Net neutrality is under attack in the United States. If you don’t know what net neutrality is, or why you should care, answer the following question: Why are you reading this?
You might think, “Because I clicked on the link,” or “Because the headline looked interesting.”
All the above are reasons you want to read this column. But in today’s world of information overload, you all have busy lives and short attention spans. As much as it pains me to say this, if you’re reading online, the time it takes your Internet browser to load this column plays the biggest role in determining whether or not you will actually read it.
This is true of everything from my weekly rants to shows like Game of Thrones on HBO to YouTube videos of parents telling their kids they ate all of their Halloween candy. These days, Google engineers have discovered that a difference of 250 milliseconds in loading time gives one website a competitive advantage over another. Statistically speaking, if the good folks at the Daily Bruin had a website that loaded a blink of an eye faster than the Daily Trojan, they would have a significant competitive advantage.
“Net neutrality” is the concept that all data deserves to be treated equally — in other words, that Internet service providers like Comcast and Time Warner that act as middle men between you and your Game of Thrones episode can’t allow websites like the Daily Bruin (or more realistically, Netflix) to pay extra to increase their loading speed — and thus, their advantage over competitors with less money.
As of 2010, the Federal Communications Commission adopted an “Open Internet Order,” which included, in part, a ban on unfair content discrimination and a refusal to approve “pay for priority” agreements. There are three problems with current policy: the rule does not explicitly prohibit ISPs from charging more money for faster access. Second, earlier this year, the D.C. Circuit Court ruled that the FCC could not enforce network neutrality rules on specific companies (in that case, Verizon) that enforced network neutrality rules. Third, the FCC is considering new rules this year that go against protecting net neutrality, and allow ISPs to charge content providers more money if they want their videos to load faster.
Net neutrality should be supported, plain and simple. For one, without it, corporations have broad discretion over who sees what public information. If you think China censors its Internet, imagine if a Time Warner or Comcast CEO decided to charge certain news outlets with political leanings more to increase their download speeds. Putting freedom to access information in the hands of corporations makes about as much sense as Little Red Riding Hood hiring the Big Bad Wolf to watch Grandma.
The moral of the story is that net neutrality is a question of values as much at it is a question of policy. A shift away from net neutrality represent not only the beginning of the decline of American democracy, but also the beginning of the end of the free market. Abandoning net neutrality would allow near perfect price discrimination in the Internet market. Monopolies like Comcast and Time Warner, because they have an enormous share of the market, could charge outlandish prices without fear of competition. Moreover, they could create tiers of Internet speed service. When Netflix has to pay more to secure a higher download speed than HBO, guess who will also pay more? You.
Oh, and did I mention Comcast is trying to acquire Time Warner in order to become an even bigger company? Federal regulators would stop such a move, but Comcast spent more money lobbying the government last year (to the tune of 18.8 million) than every single corporation except one. Why? To convince the government to approve the buyout of Time Warner: a situation that, regardless of the debate over net neutrality, should be opposed at all costs.

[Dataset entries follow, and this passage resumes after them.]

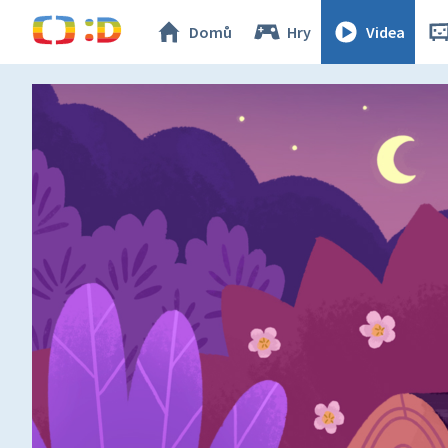
Domů
Hry
Videa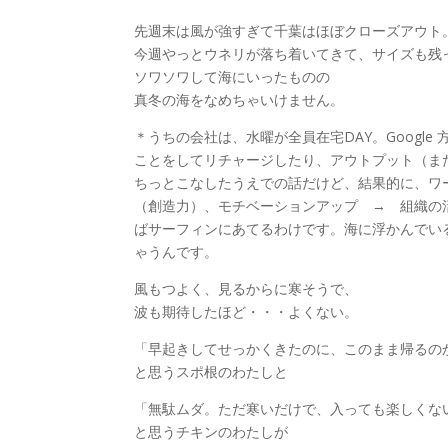
先週末は風が強すぎて千葉はほぼクローズアウト
今週やっとウネリが落ち着いてきて、サイズも残
ソワソワして海にいったものの
真冬の海をなめちゃいけません。
＊うちの会社は、水曜が全員在宅DAY。Googl
ことをしてリチャージしたり、アウトプット（ま
ちっとこなしたうえでの話だけど、結果的に、ワ
（創造力）、モチベーションアップ → 組織の
ばサーフィンにあてるわけです。海に浮かんでい
ゃうんです。
風もつよく、見るからに寒そうで、
波も期待したほど・・・よくない。
「早起きしてせっかくきたのに、このまま帰るの
と思うスポ根のわたしと
「無駄ムダ。ただ寒いだけで、入っても楽しくな
と思うチキンのわたしが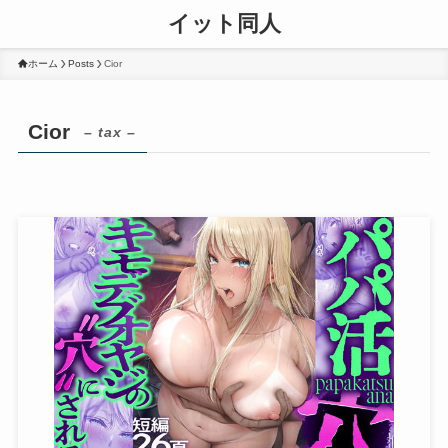
イット同人
ホーム
Posts
Cior
Cior
– tax –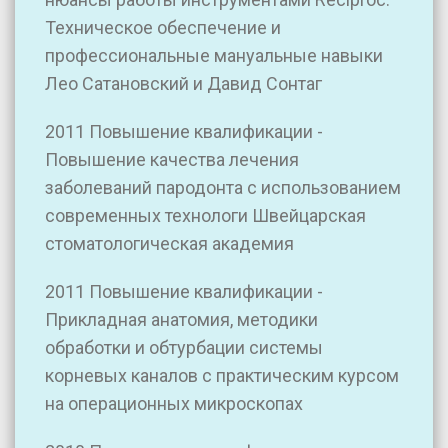
Техническое обеспечение и
профессиональные мануальные навыки
Лео Сатановский и Давид Сонтаг
2011 Повышение квалификации -
Повышение качества лечения
заболеваний пародонта с использованием
современных технологи Швейцарская
стоматологическая академия
2011 Повышение квалификации -
Прикладная анатомия, методики
обработки и обтурбации системы
корневых каналов с практическим курсом
на операционных микроскопах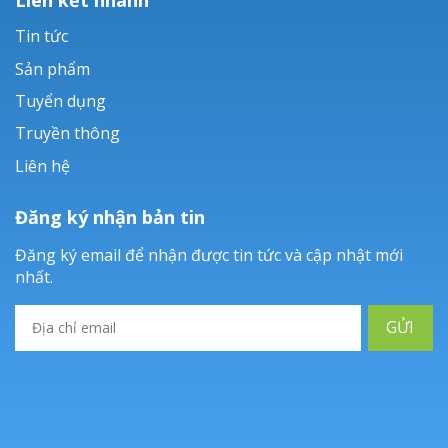
Tin tức
Sản phẩm
Tuyển dụng
Truyền thông
Liên hệ
Đăng ký nhận bản tin
Đăng ký email để nhận được tin tức và cập nhật mới
nhất.
GỬI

From President Barack Obama to HBO comedian John Oliver, opposition to chipping away at network neutrality is strong. The problem is that though Obama issued a statement in support of net neutrality and received much backlash, he is also responsible for appointing the current FCC commissioner Tom Wheeler, a venture capitalist who previously worked as a lobbyist for the telecommunications industry, and the man partly responsible for the new FCC rules. Though Oliver delivered a brilliant segment in opposition to the new rules as well, Oliver knows that whatever happens, HBO, which carries his show, will always be able to afford to buy an Internet fast lane.
In short, these people make good arguments — but they don’t have a dog in the fight.
What about a college newspaper like the Daily Trojan? We would never be able to afford to make our content download as fast as any other media network in such a world.
In short, we would lose our voice. Dissenting articles like this one might never see the light of day. In Game of Thrones, the Lannister family has enough power to control the country and silence dissenters. If net neutrality is abandoned, Americans won’t just be paying more to watch that story — they’ll be living in it.
Nathaniel Haas is a junior majoring in political science and economics. His column, “State of the Union,” runs Fridays.